**TRECHO DO DOCUMENTO**.
____

Um avião colidiu com um drone ao pousar no Aeroporto Internacional Tom Jobim (Galeão), no Rio de Janeiro, no dia 1º de junho. A aeronave havia decolado de Buenos Aires, Argentina, e o impacto ocorreu durante a aproximação final para o pouso. O Centro de Investigação e Prevenção de Acidentes Aeronáuticos (Cenipa) classificou o evento como um incidente aeronáutico, sem danos a terceiros e sem necessidade de abertura de investigação formal, seguindo os protocolos internacionais de aviação.
Detalhes do incidente
De acordo com informações divulgadas pelo Cenipa, a colisão não resultou em feridos ou danos significativos à aeronave. O drone, cujo operador não foi identificado, teria invadido o espaço aéreo controlado do aeroporto. O incidente foi registrado como tal porque, embora tenha havido contato físico entre o drone e a aeronave, não houve consequências graves que exigissem uma investigação aprofundada, conforme os critérios estabelecidos pela Organização da Aviação Civil Internacional (OACI).

____

**O QUE FAZER**. Retorne, sem alterar nada, a parte da notícia sobre o drone no Galeão que começa nas palavras "Um avião colidiu" e termina logo após "internacionais de aviação.". As linhas seguintes não fazem falta para trabalhar com a notícia sobre o drone no Galeão.

Entradas de dados salvos

____

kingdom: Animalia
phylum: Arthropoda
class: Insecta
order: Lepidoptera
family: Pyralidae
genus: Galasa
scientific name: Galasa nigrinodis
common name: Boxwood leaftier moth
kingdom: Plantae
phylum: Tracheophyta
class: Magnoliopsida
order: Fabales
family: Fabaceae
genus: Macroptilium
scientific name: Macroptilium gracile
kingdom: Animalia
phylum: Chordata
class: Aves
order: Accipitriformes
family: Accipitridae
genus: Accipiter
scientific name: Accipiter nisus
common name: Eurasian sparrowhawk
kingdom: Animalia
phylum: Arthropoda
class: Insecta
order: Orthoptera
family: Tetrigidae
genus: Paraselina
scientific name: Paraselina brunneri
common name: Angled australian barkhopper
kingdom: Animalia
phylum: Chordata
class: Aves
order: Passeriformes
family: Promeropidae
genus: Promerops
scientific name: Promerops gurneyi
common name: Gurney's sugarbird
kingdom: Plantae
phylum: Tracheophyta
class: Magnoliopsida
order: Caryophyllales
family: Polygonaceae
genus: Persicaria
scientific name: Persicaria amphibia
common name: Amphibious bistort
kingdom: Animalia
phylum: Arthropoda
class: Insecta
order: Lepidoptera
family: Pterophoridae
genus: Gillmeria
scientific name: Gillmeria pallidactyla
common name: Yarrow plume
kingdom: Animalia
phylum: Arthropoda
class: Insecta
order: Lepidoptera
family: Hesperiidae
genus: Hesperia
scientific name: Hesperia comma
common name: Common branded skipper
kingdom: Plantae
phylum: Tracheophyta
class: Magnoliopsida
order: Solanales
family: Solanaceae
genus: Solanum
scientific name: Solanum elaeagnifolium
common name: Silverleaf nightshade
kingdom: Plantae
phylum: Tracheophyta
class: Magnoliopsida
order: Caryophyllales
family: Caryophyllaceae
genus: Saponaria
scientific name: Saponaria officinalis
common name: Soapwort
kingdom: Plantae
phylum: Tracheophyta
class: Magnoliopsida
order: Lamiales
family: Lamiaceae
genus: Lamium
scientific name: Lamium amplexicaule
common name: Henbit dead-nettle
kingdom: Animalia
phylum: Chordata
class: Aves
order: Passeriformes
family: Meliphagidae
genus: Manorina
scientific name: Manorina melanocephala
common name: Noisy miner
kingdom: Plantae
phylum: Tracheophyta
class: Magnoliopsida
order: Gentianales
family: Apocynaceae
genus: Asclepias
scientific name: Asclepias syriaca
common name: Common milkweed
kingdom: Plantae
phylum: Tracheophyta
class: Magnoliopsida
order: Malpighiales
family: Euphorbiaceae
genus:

____

**RESPOSTA ABAIXO**.
Um avião colidiu com um drone ao pousar no Aeroporto Internacional Tom Jobim (Galeão), no Rio de Janeiro, no dia 1º de junho. A aeronave havia decolado de Buenos Aires, Argentina, e o impacto ocorreu durante a aproximação final para o pouso. O Centro de Investigação e Prevenção de Acidentes Aeronáuticos (Cenipa) classificou o evento como um incidente aeronáutico, sem danos a terceiros e sem necessidade de abertura de investigação formal, seguindo os protocolos internacionais de aviação.